ACTIVITY: When you copy the material below, keep every line exact and drop the pictures.

*** Opening of DATA SHOWN ***

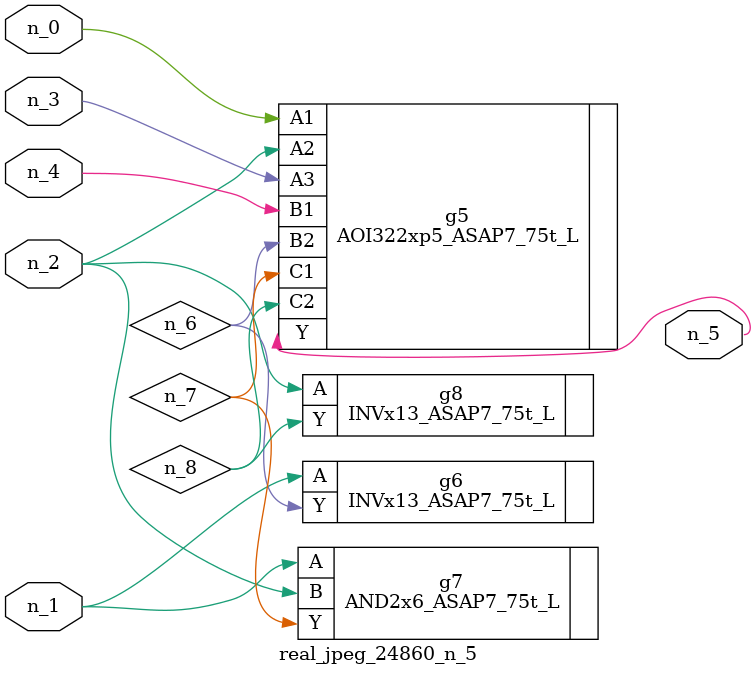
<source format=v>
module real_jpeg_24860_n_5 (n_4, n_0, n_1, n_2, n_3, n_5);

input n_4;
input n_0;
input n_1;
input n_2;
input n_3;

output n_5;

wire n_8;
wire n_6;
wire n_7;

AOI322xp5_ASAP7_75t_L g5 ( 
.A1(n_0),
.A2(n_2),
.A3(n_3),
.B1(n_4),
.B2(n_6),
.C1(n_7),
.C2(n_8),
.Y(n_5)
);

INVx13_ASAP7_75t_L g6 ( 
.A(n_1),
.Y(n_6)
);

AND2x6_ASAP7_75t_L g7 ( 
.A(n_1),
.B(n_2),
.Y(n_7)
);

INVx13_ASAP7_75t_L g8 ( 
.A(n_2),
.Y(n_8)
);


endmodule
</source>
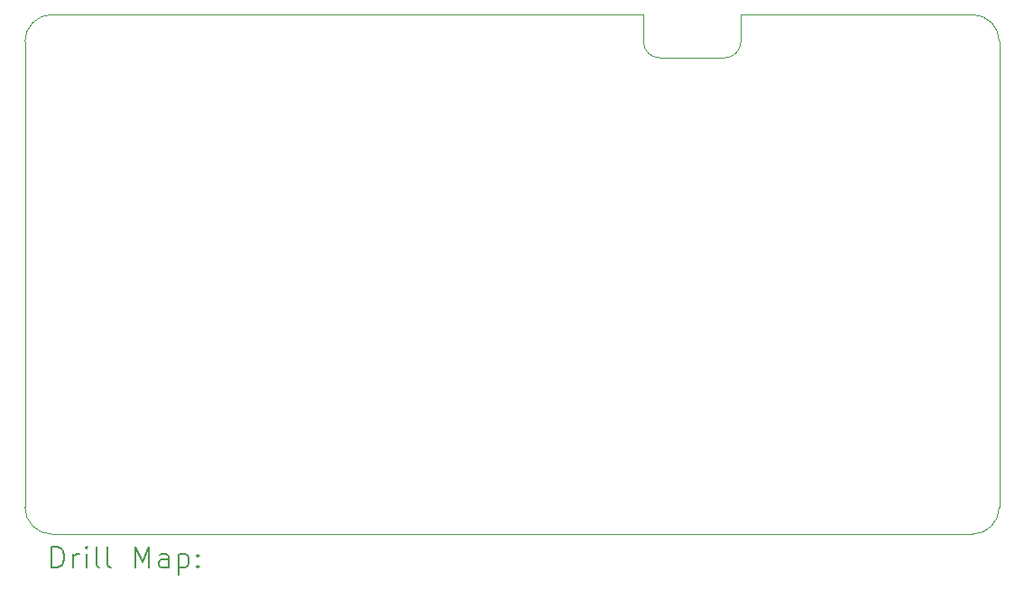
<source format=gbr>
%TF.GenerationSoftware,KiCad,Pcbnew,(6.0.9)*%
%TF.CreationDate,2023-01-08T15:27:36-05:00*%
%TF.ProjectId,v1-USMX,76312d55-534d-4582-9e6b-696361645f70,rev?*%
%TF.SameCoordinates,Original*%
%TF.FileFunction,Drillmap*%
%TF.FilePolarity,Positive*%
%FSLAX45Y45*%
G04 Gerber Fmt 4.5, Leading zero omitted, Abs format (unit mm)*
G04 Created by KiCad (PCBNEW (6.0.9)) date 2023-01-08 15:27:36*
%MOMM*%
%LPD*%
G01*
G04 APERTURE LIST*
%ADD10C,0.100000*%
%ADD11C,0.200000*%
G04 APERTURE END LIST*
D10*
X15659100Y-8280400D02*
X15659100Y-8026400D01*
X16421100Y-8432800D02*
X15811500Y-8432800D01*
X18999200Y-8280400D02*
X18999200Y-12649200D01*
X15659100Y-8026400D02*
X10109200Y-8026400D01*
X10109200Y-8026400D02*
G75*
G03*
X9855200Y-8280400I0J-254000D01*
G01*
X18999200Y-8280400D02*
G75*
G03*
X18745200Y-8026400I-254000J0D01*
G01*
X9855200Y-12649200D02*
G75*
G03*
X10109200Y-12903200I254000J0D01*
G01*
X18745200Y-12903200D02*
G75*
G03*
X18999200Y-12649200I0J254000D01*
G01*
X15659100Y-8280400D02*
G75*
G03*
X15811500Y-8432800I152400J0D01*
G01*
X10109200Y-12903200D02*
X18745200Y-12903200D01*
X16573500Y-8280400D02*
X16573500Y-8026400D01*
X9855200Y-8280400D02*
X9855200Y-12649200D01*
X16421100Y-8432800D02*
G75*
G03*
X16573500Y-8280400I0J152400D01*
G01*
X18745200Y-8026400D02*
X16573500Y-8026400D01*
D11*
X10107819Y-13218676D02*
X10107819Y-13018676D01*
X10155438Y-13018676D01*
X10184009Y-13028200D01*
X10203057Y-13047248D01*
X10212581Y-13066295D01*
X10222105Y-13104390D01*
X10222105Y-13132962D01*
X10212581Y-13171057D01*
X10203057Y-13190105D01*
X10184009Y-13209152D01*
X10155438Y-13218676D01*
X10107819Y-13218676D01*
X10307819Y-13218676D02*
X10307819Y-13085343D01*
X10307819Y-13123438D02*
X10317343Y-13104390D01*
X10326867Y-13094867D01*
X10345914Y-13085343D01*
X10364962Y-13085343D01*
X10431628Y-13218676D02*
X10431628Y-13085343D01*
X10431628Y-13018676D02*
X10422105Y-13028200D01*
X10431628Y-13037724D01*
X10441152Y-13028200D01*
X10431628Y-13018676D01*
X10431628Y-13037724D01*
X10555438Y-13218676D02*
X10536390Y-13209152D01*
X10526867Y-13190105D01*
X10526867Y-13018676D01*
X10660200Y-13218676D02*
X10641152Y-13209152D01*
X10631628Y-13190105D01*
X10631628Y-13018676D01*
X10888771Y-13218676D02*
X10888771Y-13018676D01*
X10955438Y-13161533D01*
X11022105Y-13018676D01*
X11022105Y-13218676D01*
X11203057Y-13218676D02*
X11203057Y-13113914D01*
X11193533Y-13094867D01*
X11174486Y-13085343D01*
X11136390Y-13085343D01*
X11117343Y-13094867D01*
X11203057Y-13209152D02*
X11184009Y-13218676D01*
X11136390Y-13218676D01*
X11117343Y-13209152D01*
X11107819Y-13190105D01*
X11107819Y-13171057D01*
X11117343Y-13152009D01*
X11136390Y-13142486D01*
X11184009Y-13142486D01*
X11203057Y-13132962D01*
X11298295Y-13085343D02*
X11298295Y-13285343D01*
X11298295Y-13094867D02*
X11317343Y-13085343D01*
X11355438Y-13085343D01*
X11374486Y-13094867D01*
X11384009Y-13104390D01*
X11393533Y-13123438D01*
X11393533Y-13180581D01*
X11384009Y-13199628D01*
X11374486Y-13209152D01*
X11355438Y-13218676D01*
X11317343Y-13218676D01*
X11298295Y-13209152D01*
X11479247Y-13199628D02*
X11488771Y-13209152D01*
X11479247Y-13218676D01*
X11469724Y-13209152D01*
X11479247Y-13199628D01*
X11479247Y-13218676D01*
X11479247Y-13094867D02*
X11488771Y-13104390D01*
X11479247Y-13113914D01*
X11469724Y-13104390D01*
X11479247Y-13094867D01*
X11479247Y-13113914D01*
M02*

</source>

*** Close of DATA SHOWN ***

SOLVED PROBLEM:
<source format=v>
module real_jpeg_24860_n_5 (n_4, n_0, n_1, n_2, n_3, n_5);

input n_4;
input n_0;
input n_1;
input n_2;
input n_3;

output n_5;

wire n_8;
wire n_6;
wire n_7;

AOI322xp5_ASAP7_75t_L g5 ( 
.A1(n_0),
.A2(n_2),
.A3(n_3),
.B1(n_4),
.B2(n_6),
.C1(n_7),
.C2(n_8),
.Y(n_5)
);

INVx13_ASAP7_75t_L g6 ( 
.A(n_1),
.Y(n_6)
);

AND2x6_ASAP7_75t_L g7 ( 
.A(n_1),
.B(n_2),
.Y(n_7)
);

INVx13_ASAP7_75t_L g8 ( 
.A(n_2),
.Y(n_8)
);


endmodule
</source>
<source format=gbr>
%TF.GenerationSoftware,KiCad,Pcbnew,(6.0.9)*%
%TF.CreationDate,2023-01-08T15:27:36-05:00*%
%TF.ProjectId,v1-USMX,76312d55-534d-4582-9e6b-696361645f70,rev?*%
%TF.SameCoordinates,Original*%
%TF.FileFunction,Drillmap*%
%TF.FilePolarity,Positive*%
%FSLAX45Y45*%
G04 Gerber Fmt 4.5, Leading zero omitted, Abs format (unit mm)*
G04 Created by KiCad (PCBNEW (6.0.9)) date 2023-01-08 15:27:36*
%MOMM*%
%LPD*%
G01*
G04 APERTURE LIST*
%ADD10C,0.100000*%
%ADD11C,0.200000*%
G04 APERTURE END LIST*
D10*
X15659100Y-8280400D02*
X15659100Y-8026400D01*
X16421100Y-8432800D02*
X15811500Y-8432800D01*
X18999200Y-8280400D02*
X18999200Y-12649200D01*
X15659100Y-8026400D02*
X10109200Y-8026400D01*
X10109200Y-8026400D02*
G75*
G03*
X9855200Y-8280400I0J-254000D01*
G01*
X18999200Y-8280400D02*
G75*
G03*
X18745200Y-8026400I-254000J0D01*
G01*
X9855200Y-12649200D02*
G75*
G03*
X10109200Y-12903200I254000J0D01*
G01*
X18745200Y-12903200D02*
G75*
G03*
X18999200Y-12649200I0J254000D01*
G01*
X15659100Y-8280400D02*
G75*
G03*
X15811500Y-8432800I152400J0D01*
G01*
X10109200Y-12903200D02*
X18745200Y-12903200D01*
X16573500Y-8280400D02*
X16573500Y-8026400D01*
X9855200Y-8280400D02*
X9855200Y-12649200D01*
X16421100Y-8432800D02*
G75*
G03*
X16573500Y-8280400I0J152400D01*
G01*
X18745200Y-8026400D02*
X16573500Y-8026400D01*
D11*
X10107819Y-13218676D02*
X10107819Y-13018676D01*
X10155438Y-13018676D01*
X10184009Y-13028200D01*
X10203057Y-13047248D01*
X10212581Y-13066295D01*
X10222105Y-13104390D01*
X10222105Y-13132962D01*
X10212581Y-13171057D01*
X10203057Y-13190105D01*
X10184009Y-13209152D01*
X10155438Y-13218676D01*
X10107819Y-13218676D01*
X10307819Y-13218676D02*
X10307819Y-13085343D01*
X10307819Y-13123438D02*
X10317343Y-13104390D01*
X10326867Y-13094867D01*
X10345914Y-13085343D01*
X10364962Y-13085343D01*
X10431628Y-13218676D02*
X10431628Y-13085343D01*
X10431628Y-13018676D02*
X10422105Y-13028200D01*
X10431628Y-13037724D01*
X10441152Y-13028200D01*
X10431628Y-13018676D01*
X10431628Y-13037724D01*
X10555438Y-13218676D02*
X10536390Y-13209152D01*
X10526867Y-13190105D01*
X10526867Y-13018676D01*
X10660200Y-13218676D02*
X10641152Y-13209152D01*
X10631628Y-13190105D01*
X10631628Y-13018676D01*
X10888771Y-13218676D02*
X10888771Y-13018676D01*
X10955438Y-13161533D01*
X11022105Y-13018676D01*
X11022105Y-13218676D01*
X11203057Y-13218676D02*
X11203057Y-13113914D01*
X11193533Y-13094867D01*
X11174486Y-13085343D01*
X11136390Y-13085343D01*
X11117343Y-13094867D01*
X11203057Y-13209152D02*
X11184009Y-13218676D01*
X11136390Y-13218676D01*
X11117343Y-13209152D01*
X11107819Y-13190105D01*
X11107819Y-13171057D01*
X11117343Y-13152009D01*
X11136390Y-13142486D01*
X11184009Y-13142486D01*
X11203057Y-13132962D01*
X11298295Y-13085343D02*
X11298295Y-13285343D01*
X11298295Y-13094867D02*
X11317343Y-13085343D01*
X11355438Y-13085343D01*
X11374486Y-13094867D01*
X11384009Y-13104390D01*
X11393533Y-13123438D01*
X11393533Y-13180581D01*
X11384009Y-13199628D01*
X11374486Y-13209152D01*
X11355438Y-13218676D01*
X11317343Y-13218676D01*
X11298295Y-13209152D01*
X11479247Y-13199628D02*
X11488771Y-13209152D01*
X11479247Y-13218676D01*
X11469724Y-13209152D01*
X11479247Y-13199628D01*
X11479247Y-13218676D01*
X11479247Y-13094867D02*
X11488771Y-13104390D01*
X11479247Y-13113914D01*
X11469724Y-13104390D01*
X11479247Y-13094867D01*
X11479247Y-13113914D01*
M02*

</source>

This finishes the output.